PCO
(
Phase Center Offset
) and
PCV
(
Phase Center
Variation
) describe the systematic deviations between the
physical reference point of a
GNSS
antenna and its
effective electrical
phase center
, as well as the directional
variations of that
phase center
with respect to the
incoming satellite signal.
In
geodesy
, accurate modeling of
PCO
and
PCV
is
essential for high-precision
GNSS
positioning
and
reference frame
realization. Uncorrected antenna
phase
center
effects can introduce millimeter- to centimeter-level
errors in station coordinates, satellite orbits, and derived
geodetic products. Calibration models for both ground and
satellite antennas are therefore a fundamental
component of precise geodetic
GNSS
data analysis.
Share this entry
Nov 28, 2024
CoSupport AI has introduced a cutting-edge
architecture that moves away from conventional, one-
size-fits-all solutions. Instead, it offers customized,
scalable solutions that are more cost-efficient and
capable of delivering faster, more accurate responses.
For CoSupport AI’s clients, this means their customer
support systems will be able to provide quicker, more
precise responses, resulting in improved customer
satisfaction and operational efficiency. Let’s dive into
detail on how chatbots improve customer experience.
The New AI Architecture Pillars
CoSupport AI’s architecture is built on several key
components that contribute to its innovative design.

....

_Directions for this task:_
What is the number of lines in the records that contain "precise"? State that number alone.

_Answer below:_
2